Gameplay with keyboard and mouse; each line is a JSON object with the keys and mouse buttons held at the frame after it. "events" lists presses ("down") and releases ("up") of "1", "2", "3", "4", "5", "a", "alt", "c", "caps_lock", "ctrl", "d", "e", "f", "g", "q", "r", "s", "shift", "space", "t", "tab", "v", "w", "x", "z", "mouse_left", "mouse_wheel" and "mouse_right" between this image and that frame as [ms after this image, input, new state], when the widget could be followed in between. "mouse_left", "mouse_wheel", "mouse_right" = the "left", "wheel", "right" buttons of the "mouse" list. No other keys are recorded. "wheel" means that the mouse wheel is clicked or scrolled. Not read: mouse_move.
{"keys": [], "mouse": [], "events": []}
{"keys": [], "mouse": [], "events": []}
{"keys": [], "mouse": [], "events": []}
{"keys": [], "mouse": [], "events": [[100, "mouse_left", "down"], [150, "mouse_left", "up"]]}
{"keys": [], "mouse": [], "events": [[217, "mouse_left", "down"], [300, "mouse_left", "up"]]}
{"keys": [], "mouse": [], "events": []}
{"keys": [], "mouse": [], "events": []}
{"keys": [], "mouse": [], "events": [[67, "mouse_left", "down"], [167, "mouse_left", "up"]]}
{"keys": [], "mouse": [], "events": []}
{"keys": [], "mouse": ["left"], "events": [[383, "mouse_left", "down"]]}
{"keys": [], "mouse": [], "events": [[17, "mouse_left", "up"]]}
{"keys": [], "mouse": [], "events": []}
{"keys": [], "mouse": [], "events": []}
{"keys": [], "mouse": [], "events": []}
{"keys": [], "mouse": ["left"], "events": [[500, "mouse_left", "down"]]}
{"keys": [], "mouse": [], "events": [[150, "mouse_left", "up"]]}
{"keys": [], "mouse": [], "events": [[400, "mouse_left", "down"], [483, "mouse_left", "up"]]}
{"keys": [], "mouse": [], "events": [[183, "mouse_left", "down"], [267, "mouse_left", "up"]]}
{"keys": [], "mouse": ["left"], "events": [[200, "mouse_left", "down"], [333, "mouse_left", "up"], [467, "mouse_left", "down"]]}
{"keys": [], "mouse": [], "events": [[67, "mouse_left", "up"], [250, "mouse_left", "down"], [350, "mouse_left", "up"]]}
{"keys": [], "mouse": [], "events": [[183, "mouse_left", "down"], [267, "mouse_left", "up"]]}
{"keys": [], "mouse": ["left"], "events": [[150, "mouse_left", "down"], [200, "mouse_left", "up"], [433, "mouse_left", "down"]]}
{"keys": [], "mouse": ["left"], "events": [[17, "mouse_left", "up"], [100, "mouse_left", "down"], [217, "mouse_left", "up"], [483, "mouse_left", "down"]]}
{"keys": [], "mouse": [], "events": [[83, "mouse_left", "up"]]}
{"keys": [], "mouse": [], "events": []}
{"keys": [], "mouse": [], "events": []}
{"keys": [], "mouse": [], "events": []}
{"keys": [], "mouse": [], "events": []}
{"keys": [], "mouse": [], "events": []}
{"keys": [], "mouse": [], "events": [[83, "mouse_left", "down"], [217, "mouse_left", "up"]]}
+ + + +
Task brief: A word-for-word copy of all the material is the required answer.

Final answer:
Gameplay with keyboard and mouse; each line is a JSON object with the keys and mouse buttons held at the frame after it. "events" lists presses ("down") and releases ("up") of "1", "2", "3", "4", "5", "a", "alt", "c", "caps_lock", "ctrl", "d", "e", "f", "g", "q", "r", "s", "shift", "space", "t", "tab", "v", "w", "x", "z", "mouse_left", "mouse_wheel" and "mouse_right" between this image and that frame as [ms after this image, input, new state], when the widget could be followed in between. "mouse_left", "mouse_wheel", "mouse_right" = the "left", "wheel", "right" buttons of the "mouse" list. No other keys are recorded. "wheel" means that the mouse wheel is clicked or scrolled. Not read: mouse_move.
{"keys": [], "mouse": [], "events": []}
{"keys": [], "mouse": [], "events": []}
{"keys": [], "mouse": [], "events": []}
{"keys": [], "mouse": [], "events": [[100, "mouse_left", "down"], [150, "mouse_left", "up"]]}
{"keys": [], "mouse": [], "events": [[217, "mouse_left", "down"], [300, "mouse_left", "up"]]}
{"keys": [], "mouse": [], "events": []}
{"keys": [], "mouse": [], "events": []}
{"keys": [], "mouse": [], "events": [[67, "mouse_left", "down"], [167, "mouse_left", "up"]]}
{"keys": [], "mouse": [], "events": []}
{"keys": [], "mouse": ["left"], "events": [[383, "mouse_left", "down"]]}
{"keys": [], "mouse": [], "events": [[17, "mouse_left", "up"]]}
{"keys": [], "mouse": [], "events": []}
{"keys": [], "mouse": [], "events": []}
{"keys": [], "mouse": [], "events": []}
{"keys": [], "mouse": ["left"], "events": [[500, "mouse_left", "down"]]}
{"keys": [], "mouse": [], "events": [[150, "mouse_left", "up"]]}
{"keys": [], "mouse": [], "events": [[400, "mouse_left", "down"], [483, "mouse_left", "up"]]}
{"keys": [], "mouse": [], "events": [[183, "mouse_left", "down"], [267, "mouse_left", "up"]]}
{"keys": [], "mouse": ["left"], "events": [[200, "mouse_left", "down"], [333, "mouse_left", "up"], [467, "mouse_left", "down"]]}
{"keys": [], "mouse": [], "events": [[67, "mouse_left", "up"], [250, "mouse_left", "down"], [350, "mouse_left", "up"]]}
{"keys": [], "mouse": [], "events": [[183, "mouse_left", "down"], [267, "mouse_left", "up"]]}
{"keys": [], "mouse": ["left"], "events": [[150, "mouse_left", "down"], [200, "mouse_left", "up"], [433, "mouse_left", "down"]]}
{"keys": [], "mouse": ["left"], "events": [[17, "mouse_left", "up"], [100, "mouse_left", "down"], [217, "mouse_left", "up"], [483, "mouse_left", "down"]]}
{"keys": [], "mouse": [], "events": [[83, "mouse_left", "up"]]}
{"keys": [], "mouse": [], "events": []}
{"keys": [], "mouse": [], "events": []}
{"keys": [], "mouse": [], "events": []}
{"keys": [], "mouse": [], "events": []}
{"keys": [], "mouse": [], "events": []}
{"keys": [], "mouse": [], "events": [[83, "mouse_left", "down"], [217, "mouse_left", "up"]]}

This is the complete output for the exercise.